# bakersfield to isabella?



## baja75 (Nov 17, 2006)

Has anyone ridden on the 178 from Bakersfield to Lake Isabella? Looks like a nice ride from the air and on google earth. Any other good rides in the Visalia / Central Valley area? All I know is Yohkol. Getting bored. Thanks!!


----------



## -CM- (Jan 6, 2006)

I drove that road last year. Very beautiful, but there's no way I'd ever ride a bicycle on it. It's extremely narrow and has a lot of traffic. Not a lot of room for error. 

Check out the Spooktacular route for a fantastic ride in that region. Brekenridge Rd is truly incredible. Definitely not for wimps, though.

http://www.kernwheelmen.org/rides/spooktacular/index.asp


----------



## baja75 (Nov 17, 2006)

well, you are correct. tried it today, got about 7 miles in, started fearing for my life. thanks for the link.


----------



## hillbasher (Jan 28, 2006)

baja75 said:


> well, you are correct. tried it today, got about 7 miles in, started fearing for my life. thanks for the link.


If you want a nice ride in that area, go out the road from Bakersfield towards Mojave. Think it is highway 58. Get off at the Caliente exit and drive down to where you can park your car next to the train tracks. Hop on the bike and stay on that rode for 25 to 30 miles or so. You go through some steep climbing towards the beginning, but once you get to the top, the ride out to Isabela,through Bodefish, is one you will remember for a long time. One hazard on this road is not crazies driving cars and motorcycles, but mad and often pissed off cattle. Just keep your head down and pedal fast. Great ride, all and all. This is the time of year to do it, as it warms up in the summer.


----------

----------------

BRIEF:
Return verbatim the part of the Bakersfield-to-Isabella cycling thread starting at "Has anyone ridden" and ending at "Getting bored. Thanks!!".

----------------

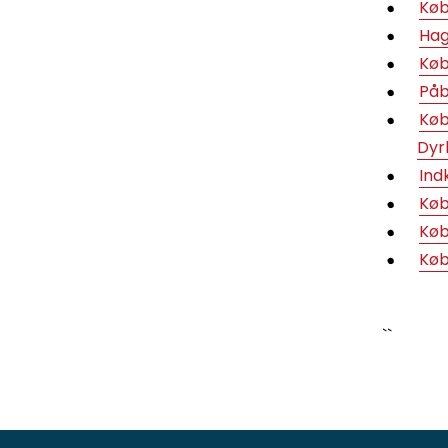
Køb
Hag
Køb
Påb
Køb
Dyr
Ind
Køb
Køb
Køb
``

----------------

REPLY TO THE TASK:
Has anyone ridden on the 178 from Bakersfield to Lake Isabella? Looks like a nice ride from the air and on google earth. Any other good rides in the Visalia / Central Valley area? All I know is Yohkol. Getting bored. Thanks!!